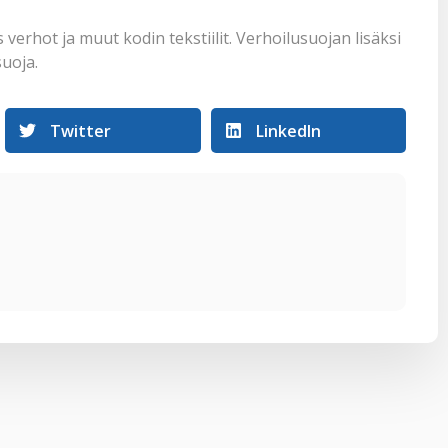
verhot ja muut kodin tekstiilit. Verhoilusuojan lisäksi
uoja
.
Twitter
LinkedIn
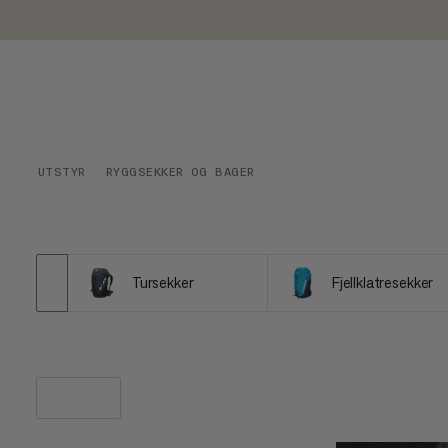
UTSTYR
RYGGSEKKER OG BAGER
Tursekker
Fjellklatresekker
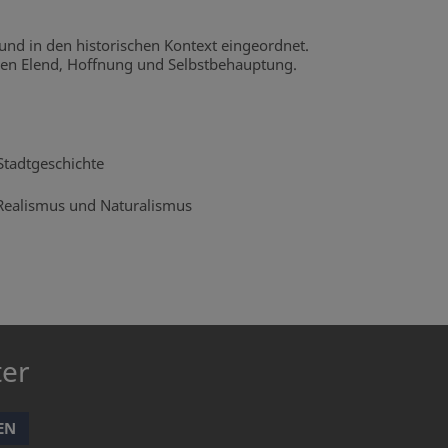
und in den historischen Kontext eingeordnet.
hen Elend, Hoffnung und Selbstbehauptung.
Stadtgeschichte
n Realismus und Naturalismus
ter
EN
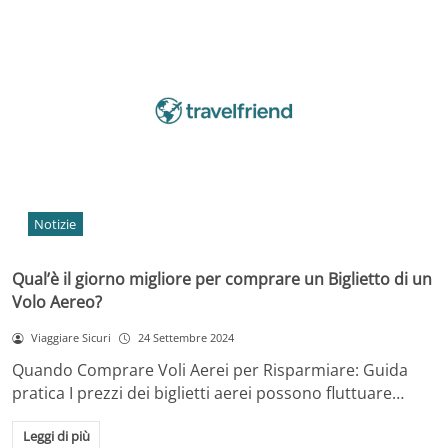
Notizie
Qual’è il giorno migliore per comprare un Biglietto di un
Volo Aereo?
Viaggiare Sicuri
24 Settembre 2024
Quando Comprare Voli Aerei per Risparmiare: Guida
pratica I prezzi dei biglietti aerei possono fluttuare…
Leggi di più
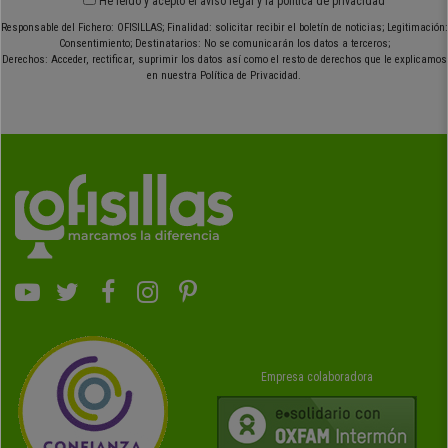
He leído y acepto el
aviso legal
y
la política de privacidad
Responsable del Fichero: OFISILLAS; Finalidad: solicitar recibir el boletín de noticias; Legitimación:
Consentimiento; Destinatarios: No se comunicarán los datos a terceros;
Derechos: Acceder, rectificar, suprimir los datos así como el resto de derechos que le explicamos
en nuestra Política de Privacidad.
Empresa colaboradora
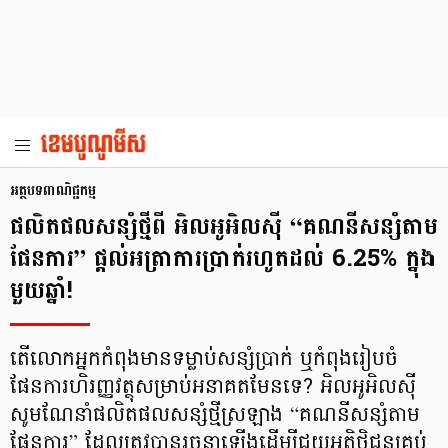
អត្ថបទពាណិជ្ជកម្ម
ផលិតផលសន្សំថ្មីពី អិលអូអិលស៊ី “គណនីសន្សំតាម
ផែនការ” ផ្តល់អត្រាការប្រាក់រហូតដល់ 6.25% ក្នុង
មួយឆ្នាំ!
តើលោកអ្នកកំពុងមានទម្លាប់សន្សំប្រាក់ ឬកំពុងរៀបចំ
ផែនការហិរញ្ញវត្ថុសម្រាប់អនាគតមែនទេ? អិលអូអិលស៊ី
សូមណែនាំផលិតផលសន្សំថ្មីស្រឡាង “គណនីសន្សំតាម
ផែនការ” ដែលត្រូវបានរចនាឡើងដើម្បីជួយអតិថិជនគ្រប់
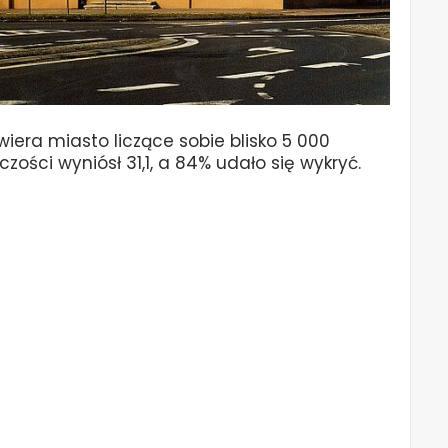
iera miasto liczące sobie blisko 5 000
ości wyniósł 31,1, a 84% udało się wykryć.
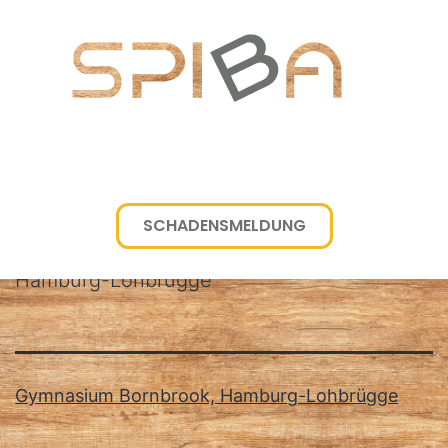
SCHADENSMELDUNG
Schlagwort:
Gymnasium Bornbrook in
Hamburg-Lohbrügge
Gymnasium Bornbrook, Hamburg-Lohbrügge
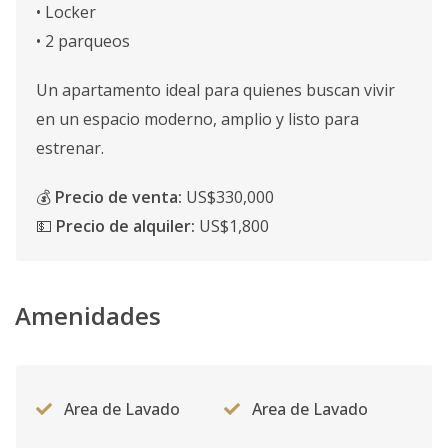
• Locker
• 2 parqueos
Un apartamento ideal para quienes buscan vivir
en un espacio moderno, amplio y listo para
estrenar.
💰
Precio de venta:
US$330,000
💵
Precio de alquiler:
US$1,800
Amenidades
Area de Lavado
Area de Lavado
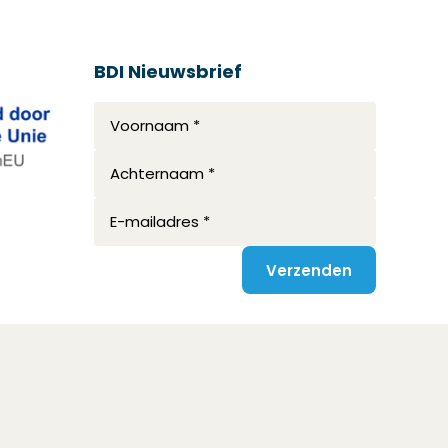
BDI Nieuwsbrief
Voornaam *
Achternaam *
E-mailadres *
Verzenden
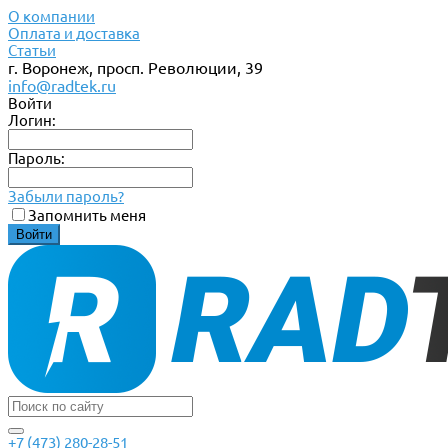
О компании
Оплата и доставка
Статьи
г. Воронеж, просп. Революции, 39
info@radtek.ru
Войти
Логин:
Пароль:
Забыли пароль?
Запомнить меня
+7 (473) 280-28-51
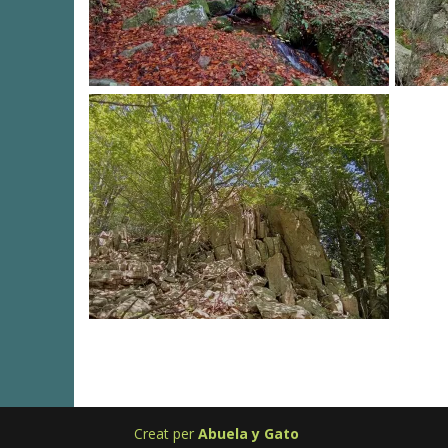
Creat per
Abuela y Gato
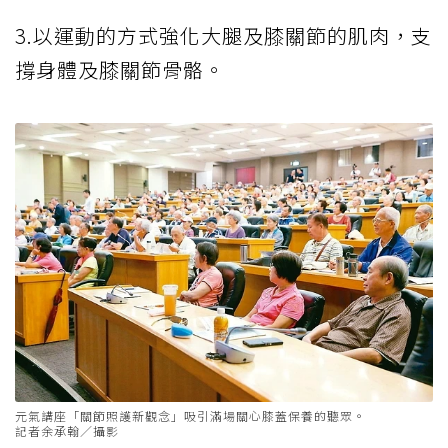
3.以運動的方式強化大腿及膝關節的肌肉，支
撐身體及膝關節骨骼。
元氣講座「關節照護新觀念」吸引滿場關心膝蓋保養的聽眾。
記者余承翰／攝影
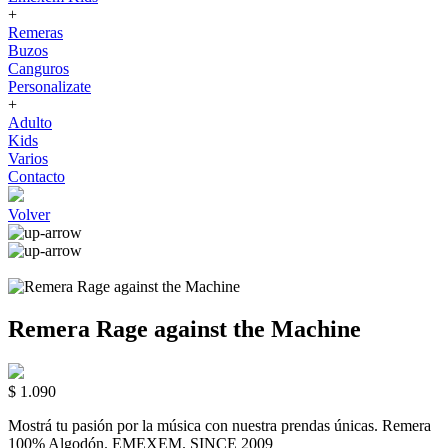
+
Remeras
Buzos
Canguros
Personalizate
+
Adulto
Kids
Varios
Contacto
Volver
Remera Rage against the Machine
$ 1.090
Mostrá tu pasión por la música con nuestra prendas únicas. Remera
100% Algodón. EMEXEM. SINCE 2009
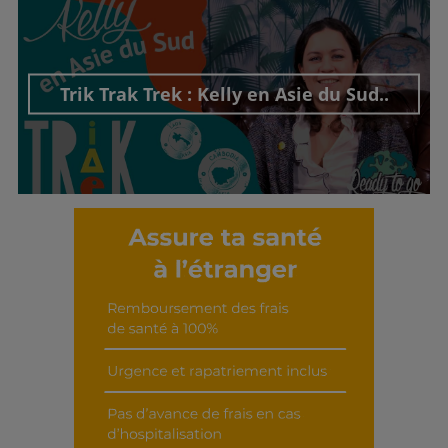
Trik Trak Trek : Kelly en Asie du Sud..
Découvrir cet interview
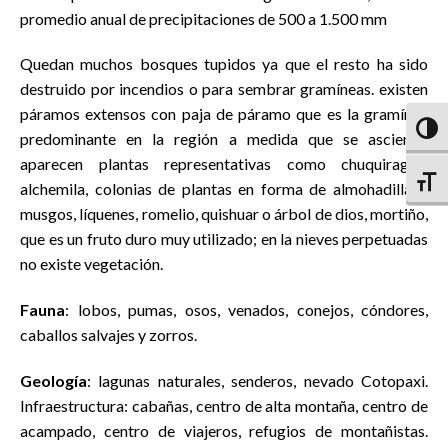
promedio anual de precipitaciones de 500 a 1.500 mm
Quedan muchos bosques tupidos ya que el resto ha sido
destruido por incendios o para sembrar gramíneas. existen
páramos extensos con paja de páramo que es la gramínea
Altern
predominante en la región a medida que se asciende
aparecen plantas representativas como chuquiragua,
Altern
alchemila, colonias de plantas en forma de almohadillas ,
musgos, líquenes, romelio, quishuar o árbol de dios, mortiño,
que es un fruto duro muy utilizado; en la nieves perpetuadas
no existe vegetación.
Fauna
: lobos, pumas, osos, venados, conejos, cóndores,
caballos salvajes y zorros.
Geología
: lagunas naturales, senderos, nevado Cotopaxi.
Infraestructura: cabañas, centro de alta montaña, centro de
acampado, centro de viajeros, refugios de montañistas.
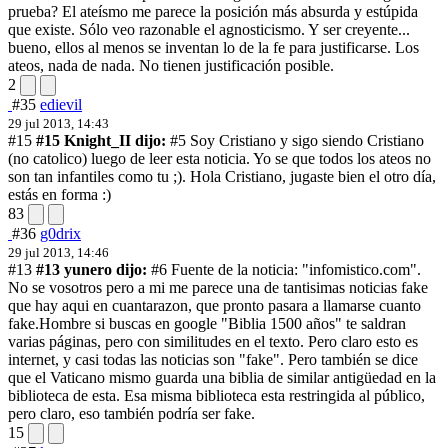
prueba? El ateísmo me parece la posición más absurda y estúpida
que existe. Sólo veo razonable el agnosticismo. Y ser creyente...
bueno, ellos al menos se inventan lo de la fe para justificarse. Los
ateos, nada de nada. No tienen justificación posible.
2
#35
edievil
29 jul 2013, 14:43
#15
#15 Knight_II dijo:
#5 Soy Cristiano y sigo siendo Cristiano
(no catolico) luego de leer esta noticia. Yo se que todos los ateos no
son tan infantiles como tu ;).
Hola Cristiano, jugaste bien el otro día,
estás en forma :)
83
#36
g0drix
29 jul 2013, 14:46
#13
#13 yunero dijo:
#6 Fuente de la noticia: "infomistico.com".
No se vosotros pero a mi me parece una de tantisimas noticias fake
que hay aqui en cuantarazon, que pronto pasara a llamarse cuanto
fake.
Hombre si buscas en google "Biblia 1500 años" te saldran
varias páginas, pero con similitudes en el texto. Pero claro esto es
internet, y casi todas las noticias son "fake". Pero también se dice
que el Vaticano mismo guarda una biblia de similar antigüedad en la
biblioteca de esta. Esa misma biblioteca esta restringida al público,
pero claro, eso también podría ser fake.
15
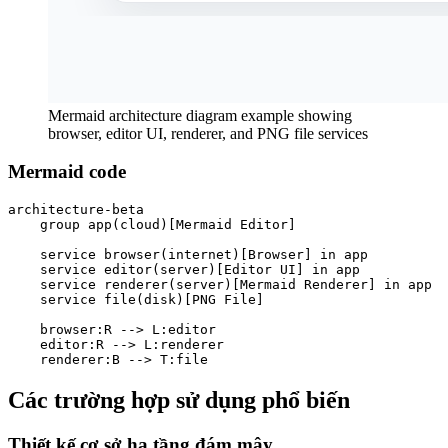
Mermaid architecture diagram example showing
browser, editor UI, renderer, and PNG file services
Mermaid code
architecture-beta

    group app(cloud)[Mermaid Editor]

    service browser(internet)[Browser] in app

    service editor(server)[Editor UI] in app

    service renderer(server)[Mermaid Renderer] in app

    service file(disk)[PNG File]

    browser:R --> L:editor

    editor:R --> L:renderer

    renderer:B --> T:file
Các trường hợp sử dụng phổ biến
Thiết kế cơ sở hạ tầng đám mây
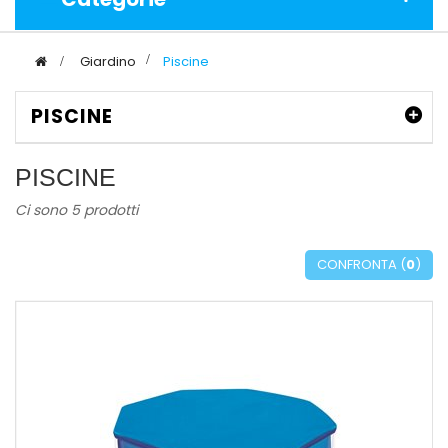
>
Giardino
>
Piscine
PISCINE
PISCINE
Ci sono 5 prodotti
CONFRONTA (
0
)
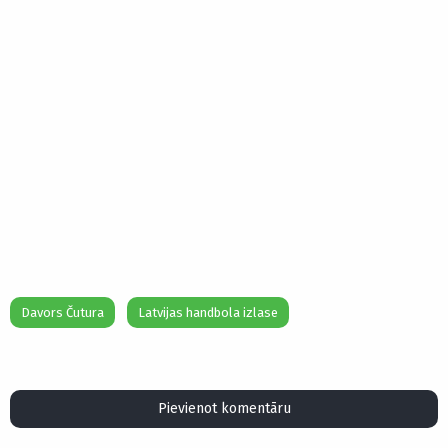
Davors Čutura
Latvijas handbola izlase
Pievienot komentāru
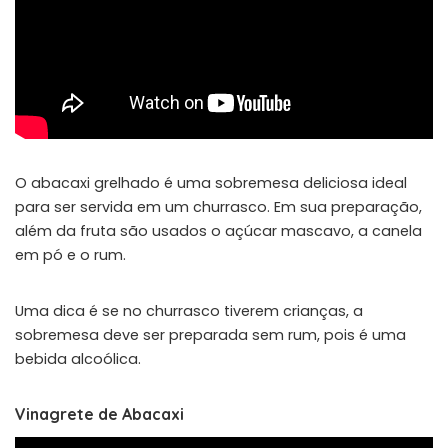
O abacaxi grelhado é uma sobremesa deliciosa ideal
para ser servida em um churrasco. Em sua preparação,
além da fruta são usados o açúcar mascavo, a canela
em pó e o rum.
Uma dica é se no churrasco tiverem crianças, a
sobremesa deve ser preparada sem rum, pois é uma
bebida alcoólica.
Vinagrete de Abacaxi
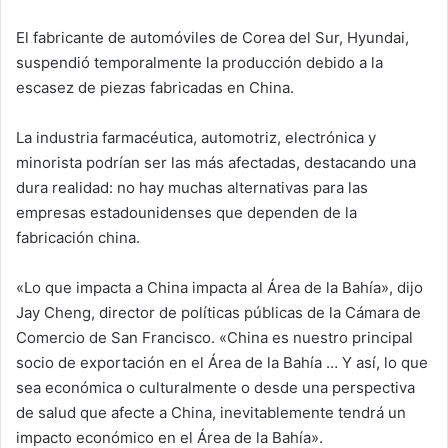
El fabricante de automóviles de Corea del Sur, Hyundai,
suspendió temporalmente la producción debido a la
escasez de piezas fabricadas en China.
La industria farmacéutica, automotriz, electrónica y
minorista podrían ser las más afectadas, destacando una
dura realidad: no hay muchas alternativas para las
empresas estadounidenses que dependen de la
fabricación china.
«Lo que impacta a China impacta al Área de la Bahía», dijo
Jay Cheng, director de políticas públicas de la Cámara de
Comercio de San Francisco. «China es nuestro principal
socio de exportación en el Área de la Bahía … Y así, lo que
sea económica o culturalmente o desde una perspectiva
de salud que afecte a China, inevitablemente tendrá un
impacto económico en el Área de la Bahía».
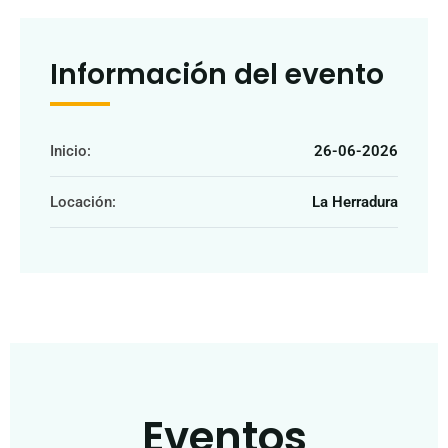
Información del evento
Inicio:
26-06-2026
Locación:
La Herradura
Eventos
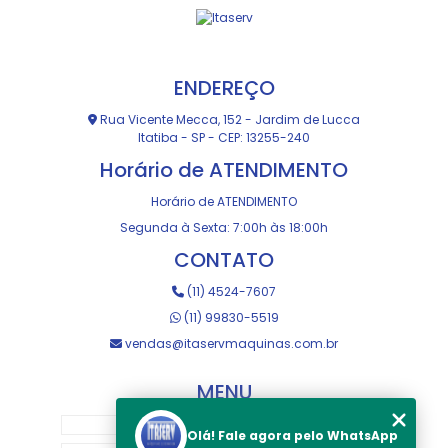
ENDEREÇO
Rua Vicente Mecca, 152 - Jardim de Lucca
Itatiba - SP - CEP: 13255-240
Horário de ATENDIMENTO
Horário de ATENDIMENTO
Segunda à Sexta: 7:00h às 18:00h
CONTATO
(11) 4524-7607
(11) 99830-5519
vendas@itaservmaquinas.com.br
MENU
HOME
Olá! Fale agora pelo WhatsApp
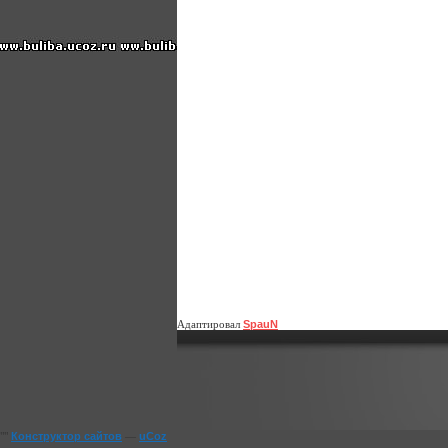
Адаптировал
SpauN
""
Конструктор сайтов
—
uCoz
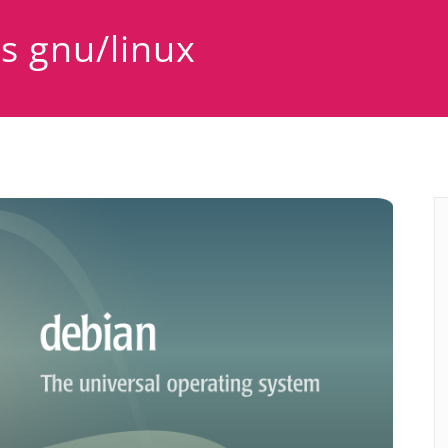
s gnu/linux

Problem ▸ Put the stretch of lines from the one containing "Davors Čutura" through the end of the records into a numbered list, omitting blank lines. Leave the pictures out.

Task result ▸
1. Davors Čutura
2. Latvijas handbola izlase
3. Pievienot komentāru
4. O abacaxi grelhado é uma sobremesa deliciosa ideal
5. para ser servida em um churrasco. Em sua preparação,
6. além da fruta são usados o açúcar mascavo, a canela
7. em pó e o rum.
8. Uma dica é se no churrasco tiverem crianças, a
9. sobremesa deve ser preparada sem rum, pois é uma
10. bebida alcoólica.
11. Vinagrete de Abacaxi
12. El fabricante de automóviles de Corea del Sur, Hyundai,
13. suspendió temporalmente la producción debido a la
14. escasez de piezas fabricadas en China.
15. La industria farmacéutica, automotriz, electrónica y
16. minorista podrían ser las más afectadas, destacando una
17. dura realidad: no hay muchas alternativas para las
18. empresas estadounidenses que dependen de la
19. fabricación china.
20. «Lo que impacta a China impacta al Área de la Bahía», dijo
21. Jay Cheng, director de políticas públicas de la Cámara de
22. Comercio de San Francisco. «China es nuestro principal
23. socio de exportación en el Área de la Bahía … Y así, lo que
24. sea económica o culturalmente o desde una perspectiva
25. de salud que afecte a China, inevitablemente tendrá un
26. impacto económico en el Área de la Bahía».
27. Información del evento
28. Inicio:
29. 26-06-2026
30. Locación:
31. La Herradura
32. Eventos
33. ENDEREÇO
34. Rua Vicente Mecca, 152 - Jardim de Lucca
35. Itatiba - SP - CEP: 13255-240
36. Horário de ATENDIMENTO
37. Horário de ATENDIMENTO
38. Segunda à Sexta: 7:00h às 18:00h
39. CONTATO
40. (11) 4524-7607
41. (11) 99830-5519
42. vendas@itaservmaquinas.com.br
43. MENU
44. HOME
45. Olá! Fale agora pelo WhatsApp
46. Адаптировал
47. SpauN
48. ""
49. Конструктор сайтов
50. —
51. uCoz
52. s gnu/linux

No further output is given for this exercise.